Version difference data:

● ● ● ● ● ● ●

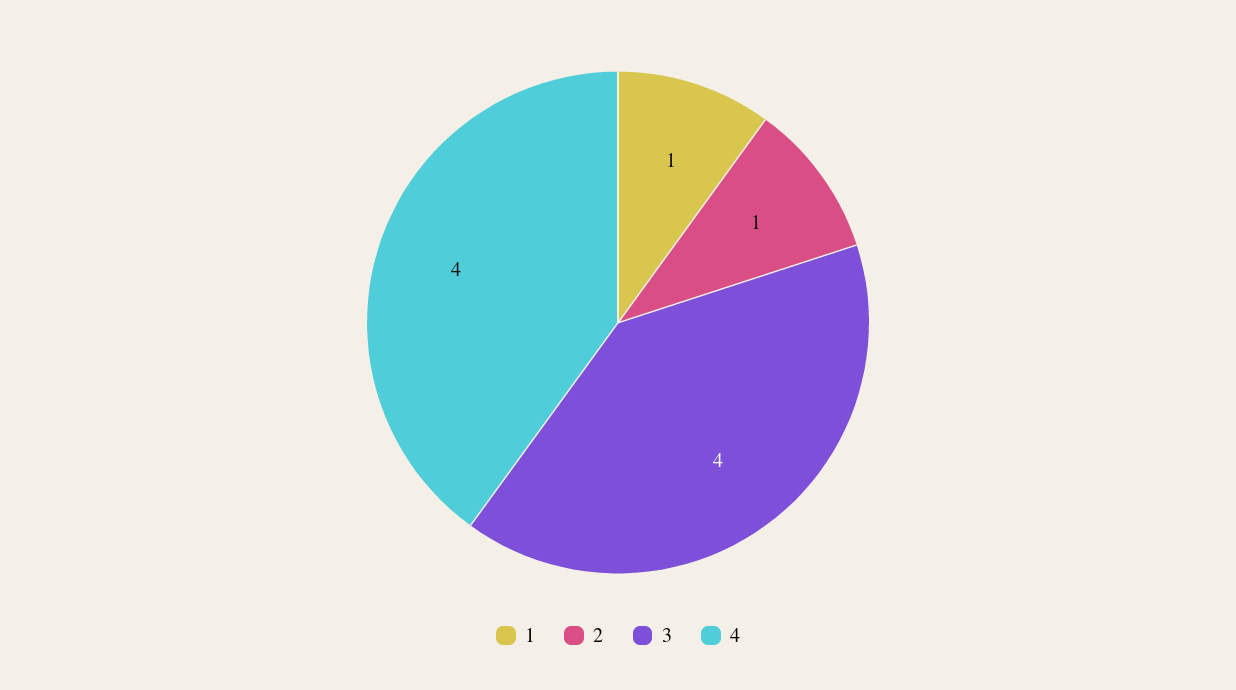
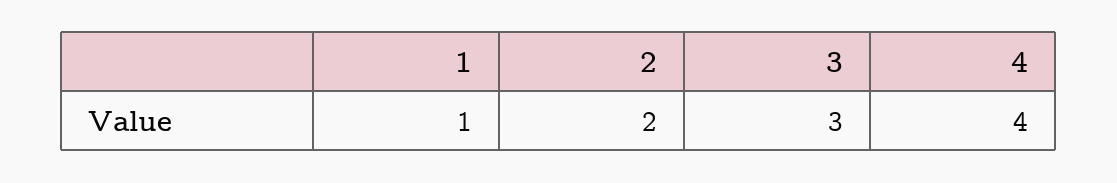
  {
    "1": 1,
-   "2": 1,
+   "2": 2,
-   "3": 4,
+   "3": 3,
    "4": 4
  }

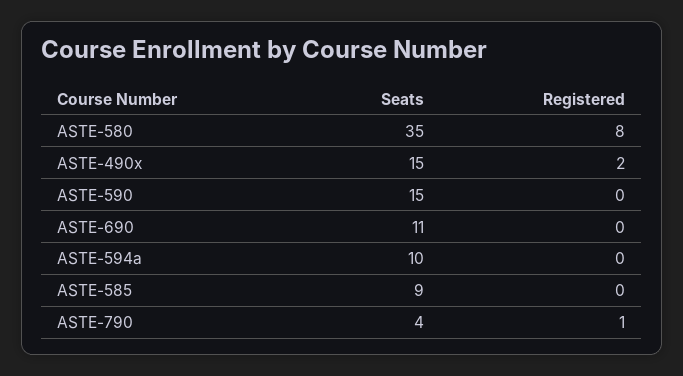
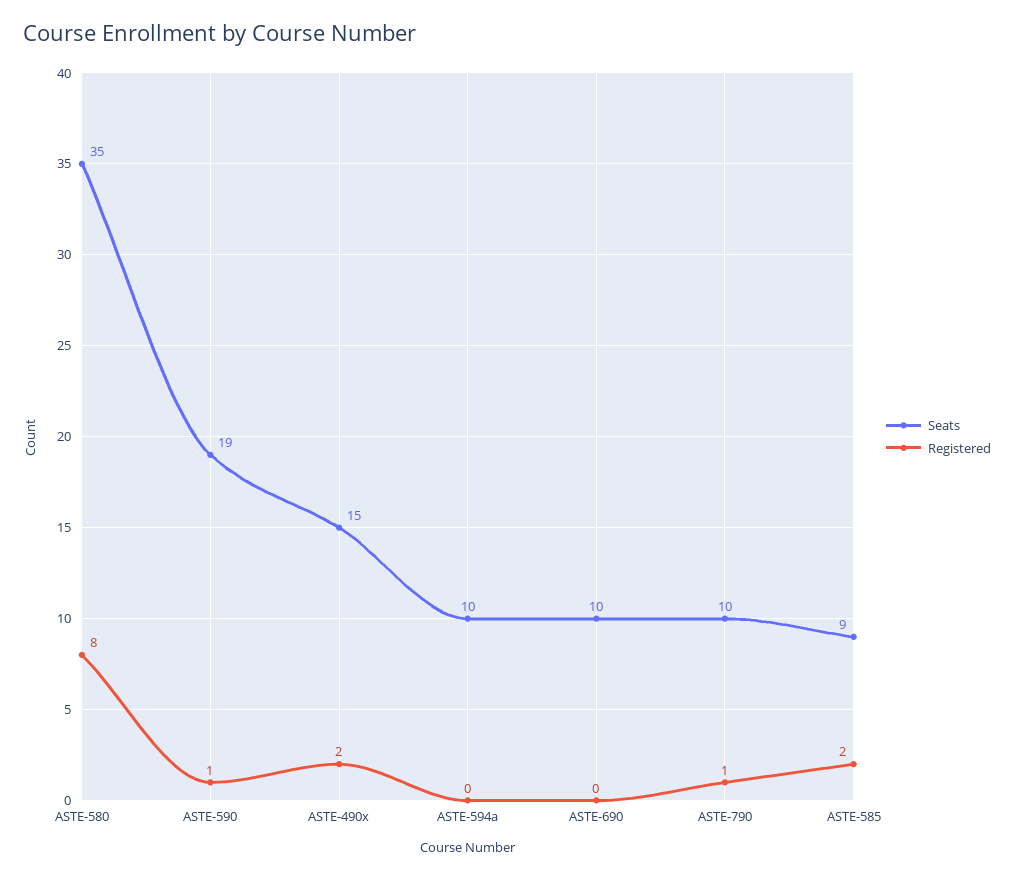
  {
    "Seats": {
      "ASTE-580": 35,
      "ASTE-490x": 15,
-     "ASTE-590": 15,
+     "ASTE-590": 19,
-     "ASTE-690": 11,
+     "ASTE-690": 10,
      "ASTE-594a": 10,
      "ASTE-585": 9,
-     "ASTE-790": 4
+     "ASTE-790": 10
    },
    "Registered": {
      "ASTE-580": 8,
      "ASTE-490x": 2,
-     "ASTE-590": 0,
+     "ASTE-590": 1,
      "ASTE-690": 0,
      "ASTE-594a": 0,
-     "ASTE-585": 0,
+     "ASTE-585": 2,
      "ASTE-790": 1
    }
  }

● ● ● ● ● ● ●

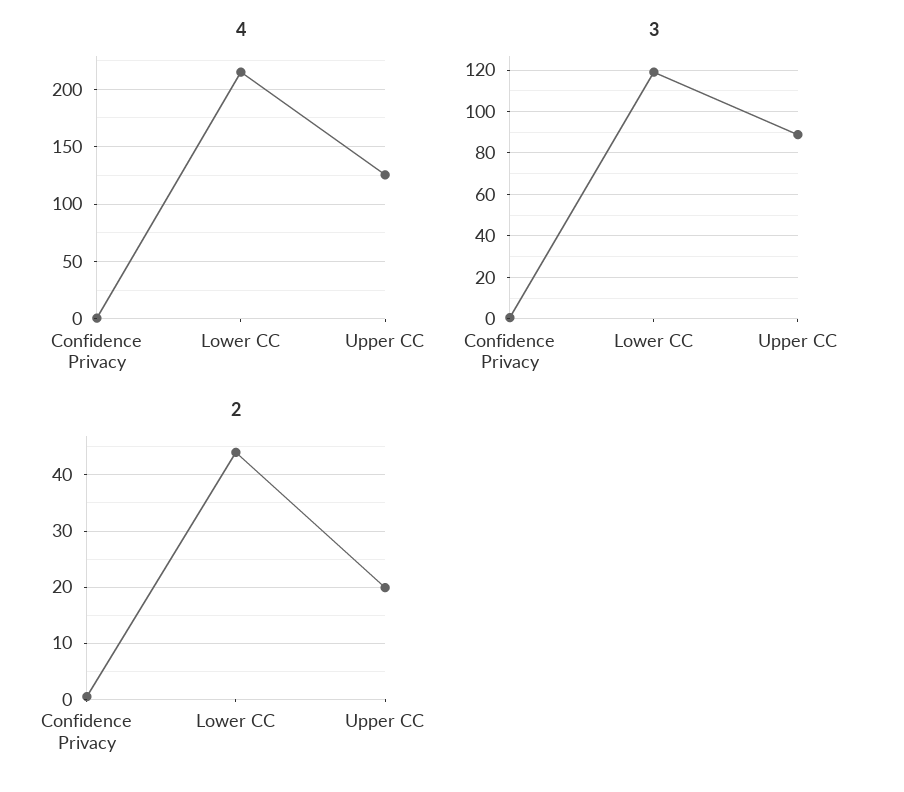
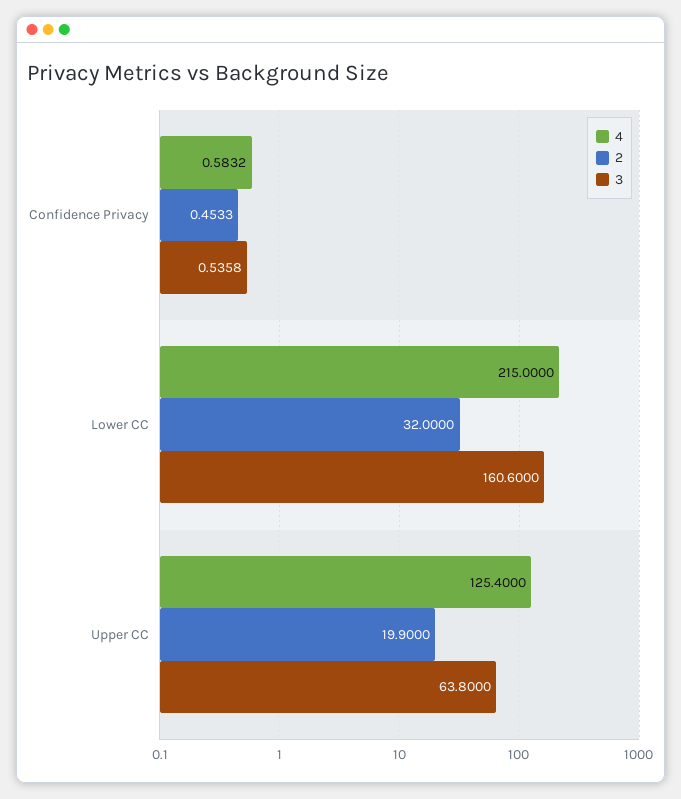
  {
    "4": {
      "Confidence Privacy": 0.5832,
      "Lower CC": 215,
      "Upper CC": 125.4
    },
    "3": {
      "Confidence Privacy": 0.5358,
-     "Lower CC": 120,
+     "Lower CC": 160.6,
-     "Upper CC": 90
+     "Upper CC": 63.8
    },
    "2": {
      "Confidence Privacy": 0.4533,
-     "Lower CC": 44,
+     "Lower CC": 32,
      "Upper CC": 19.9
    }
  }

● ● ● ● ● ● ●

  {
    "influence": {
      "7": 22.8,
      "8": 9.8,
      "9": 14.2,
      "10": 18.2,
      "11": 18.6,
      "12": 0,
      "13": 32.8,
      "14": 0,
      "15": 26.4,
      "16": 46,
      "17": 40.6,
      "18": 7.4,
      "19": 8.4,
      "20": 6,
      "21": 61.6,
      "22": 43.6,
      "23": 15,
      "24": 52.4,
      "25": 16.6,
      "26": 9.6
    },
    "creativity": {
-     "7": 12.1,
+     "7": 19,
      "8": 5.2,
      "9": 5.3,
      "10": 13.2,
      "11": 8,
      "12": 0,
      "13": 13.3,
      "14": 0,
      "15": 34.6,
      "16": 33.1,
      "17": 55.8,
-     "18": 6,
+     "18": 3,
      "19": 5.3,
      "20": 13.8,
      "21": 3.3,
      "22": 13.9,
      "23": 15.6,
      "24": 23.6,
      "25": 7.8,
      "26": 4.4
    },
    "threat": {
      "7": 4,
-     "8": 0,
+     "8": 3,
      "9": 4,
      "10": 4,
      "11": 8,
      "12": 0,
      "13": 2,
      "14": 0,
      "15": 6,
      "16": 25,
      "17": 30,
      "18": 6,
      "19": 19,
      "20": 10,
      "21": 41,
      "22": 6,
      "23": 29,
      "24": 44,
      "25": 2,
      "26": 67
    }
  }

● ● ● ● ● ● ●

Problem requirements: What is needed is every line from the data above that includes the string "Confidence", copied out.

Task solution:
      "Confidence Privacy": 0.5832,
      "Confidence Privacy": 0.5358,
      "Confidence Privacy": 0.4533,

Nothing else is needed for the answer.